* **AUFGABE**
Wiederhole den Artikel über die Nachhilfe am Niklas-Luhmann-Gymnasium vollständig und ohne jede Änderung.

* **SEITENTEXT**
•••••
Oerlinghausen

Nachhilfe der besonderen Art

Am Niklas-Luhmann-Gymnasiums nutzen 29 Schülerinnen und Schüler die „Extra-Zeit zum Lernen“, das kostenlose Förderprogramm des Landes.

Bis vor einem halben Jahr war Leona Mehmeti selbst noch Schülerin des Niklas-Luhmann-Gymnasiums. Jetzt hilft sie Fünftklässlern, in einer kleinen Fördergruppe die Lernlücken zu schließen. Bettina Lohkamp, stellvertretende Schulleiterin, koordiniert das Projekt. | © din

09.11.2021 | 09.11.2021, 10:10

Oerlinghausen. Lockdown und Lernen auf Distanz haben zahlreichen Schülerinnen und Schülern Probleme bereitet. So fiel es ihnen schwer, sich zu Hause den Stoff erarbeiten. Aus diesem Grund hat die Landesregierung die „Extra-Zeit zum Lernen“ gestartet: Wer Lücken hat, kann außerhalb der Unterrichtszeit kostenlose Nachhilfe erhalten. In Oerlinghausen nimmt das Niklas-Luhmann-Gymnasium an dem Projekt teil.

Leona Mehmeti hat die Schulschließung selbst miterlebt, im Juni nahm sie ihr Abiturzeugnis entgegen. Am Samstag ist sie ins Gymnasium zurückgekehrt. Im Raum 63 hilft sie sechs Jungen und Mädchen im Fach Englisch auf die Sprünge. Den Fünfklässlern hat sie die Aufgabe gestellt, die Steigerungsformen von Adjektiven zu bilden.
•••••
* **VORLIEGENDE EINTRÄGE**
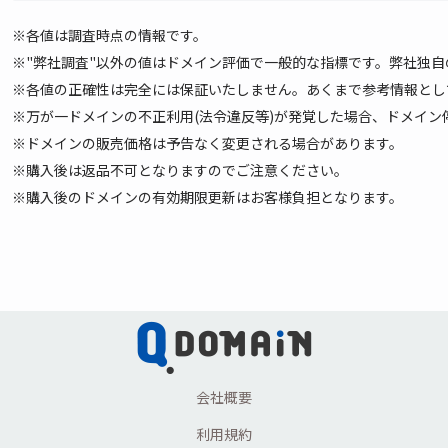
※各値は調査時点の情報です。
※"弊社調査"以外の値はドメイン評価で一般的な指標です。弊社独
※各値の正確性は完全には保証いたしません。あくまで参考情報として
※万が一ドメインの不正利用(法令違反等)が発覚した場合、ドメイ
※ドメインの販売価格は予告なく変更される場合があります。
※購入後は返品不可となりますのでご注意ください。
※購入後のドメインの有効期限更新はお客様負担となります。
会社概要
利用規約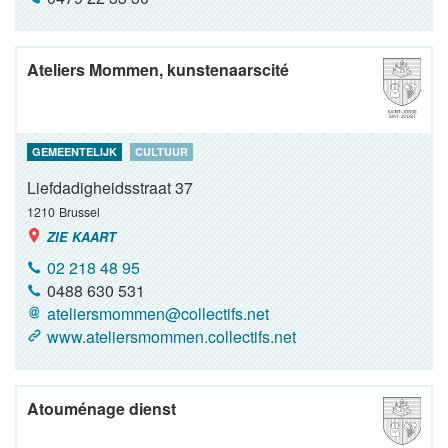
Ateliers Mommen, kunstenaarscité
GEMEENTELIJK
CULTUUR
Liefdadigheidsstraat 37
1210
Brussel
ZIE KAART
02 218 48 95
0488 630 531
ateliersmommen@collectifs.net
www.ateliersmommen.collectifs.net
Atouménage dienst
•••••
* **LÖSUNG**
Oerlinghausen

Nachhilfe der besonderen Art

Am Niklas-Luhmann-Gymnasiums nutzen 29 Schülerinnen und Schüler die „Extra-Zeit zum Lernen“, das kostenlose Förderprogramm des Landes.

Bis vor einem halben Jahr war Leona Mehmeti selbst noch Schülerin des Niklas-Luhmann-Gymnasiums. Jetzt hilft sie Fünftklässlern, in einer kleinen Fördergruppe die Lernlücken zu schließen. Bettina Lohkamp, stellvertretende Schulleiterin, koordiniert das Projekt. | © din

09.11.2021 | 09.11.2021, 10:10

Oerlinghausen. Lockdown und Lernen auf Distanz haben zahlreichen Schülerinnen und Schülern Probleme bereitet. So fiel es ihnen schwer, sich zu Hause den Stoff erarbeiten. Aus diesem Grund hat die Landesregierung die „Extra-Zeit zum Lernen“ gestartet: Wer Lücken hat, kann außerhalb der Unterrichtszeit kostenlose Nachhilfe erhalten. In Oerlinghausen nimmt das Niklas-Luhmann-Gymnasium an dem Projekt teil.

Leona Mehmeti hat die Schulschließung selbst miterlebt, im Juni nahm sie ihr Abiturzeugnis entgegen. Am Samstag ist sie ins Gymnasium zurückgekehrt. Im Raum 63 hilft sie sechs Jungen und Mädchen im Fach Englisch auf die Sprünge. Den Fünfklässlern hat sie die Aufgabe gestellt, die Steigerungsformen von Adjektiven zu bilden.